金刺さんからボールを奪った、相手の右サイドバックも交代していたんだ。

「オレは、彩谷や鬼兎みてェなテクニックは無いが、パワーならオレが上だぜ!」
 ボールを奪った選手は、力強いドリブルでライン際を持ちあがる。

「藤田、こっちじゃき!」
 彩谷さんが、ボールを貰いに近づいた。

 うわあ、マズイ!?
ボクは慌てて、間に入ってパスコースを潰す。
けれども藤田と呼ばれた選手は、パスを出さずにサイドを突き進んだ。

「このまま突破なんて、させるかよ!」
「オレたちで、止めるぜ!」
「まずは、勢いを消してやる!」

 さっきの交代で入った、汰依さん、蘇禰さん、那胡さんの3人。
今度は、汰依さんがプレスをかける。

「その程度のプレッシャーで、この藤田 彪季(ふじた たけき)が止められると思うな!」
「ぐわぁ!?」
 激しいコンタクトプレイで汰依さんを吹き飛ばし、躊躇なく強引な突破を図る藤田さん。

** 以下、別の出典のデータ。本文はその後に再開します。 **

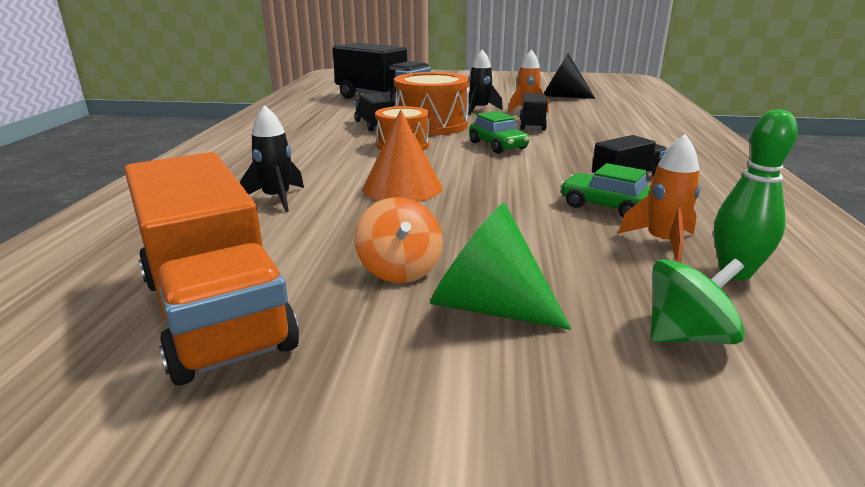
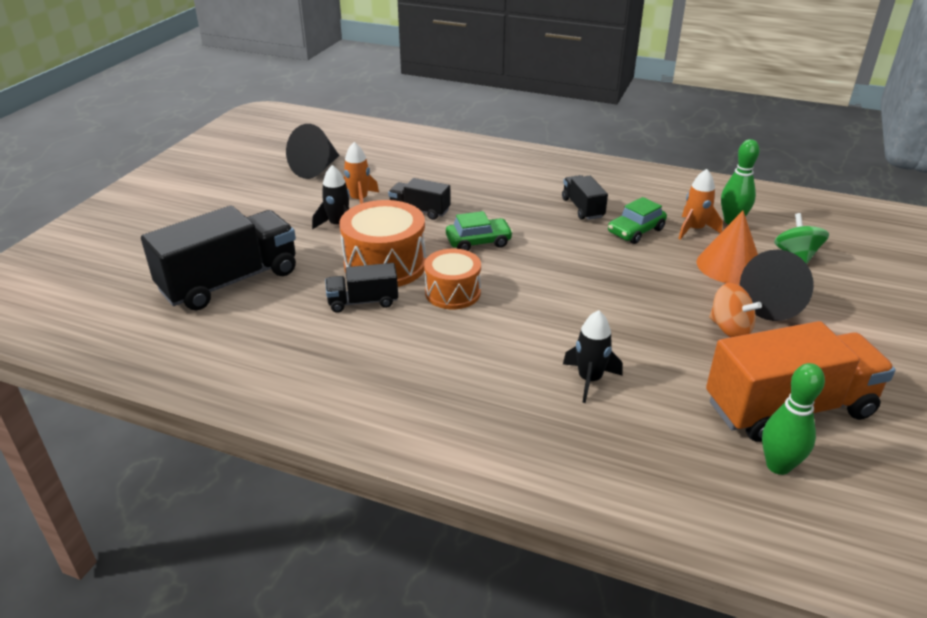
camera: 75 degrees left, 10 degrees up
(101, 300) = (778, 465): none -> green bowling pin
(400, 270) = (730, 329): orange spinning top -> orange spinning top turned 45 degrees clockwise
(402, 187) = (578, 308): orange cone -> orange cone (729, 266)
(487, 306) = (774, 305): green cone -> black cone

 すでにセンターラインを越え、オーバーラップする右サイドバック。
ペナルティエリアでは、2人の狡猾なストライカーが動き始めていた。

「これ以上、やらせるかよ!」
「ここで、止める!」
 蘇禰さん、那胡さんの2枚で、藤田さんの前方の進路を塞ぐ。

「ならば、こうだ」
 藤田さんはボールを止めると、そのまま大きく右脚を振りかぶった。
直線的な軌道のボールが、右サイドから放たれる。

「こ、これは、センタリングじゃなく、サイドチェンジでありますか!?」
 頭上を通り過ぎるボールを、見送るしか無い杜都さん。

 ボールの行き先には、左サイドバックが走り込んでいた。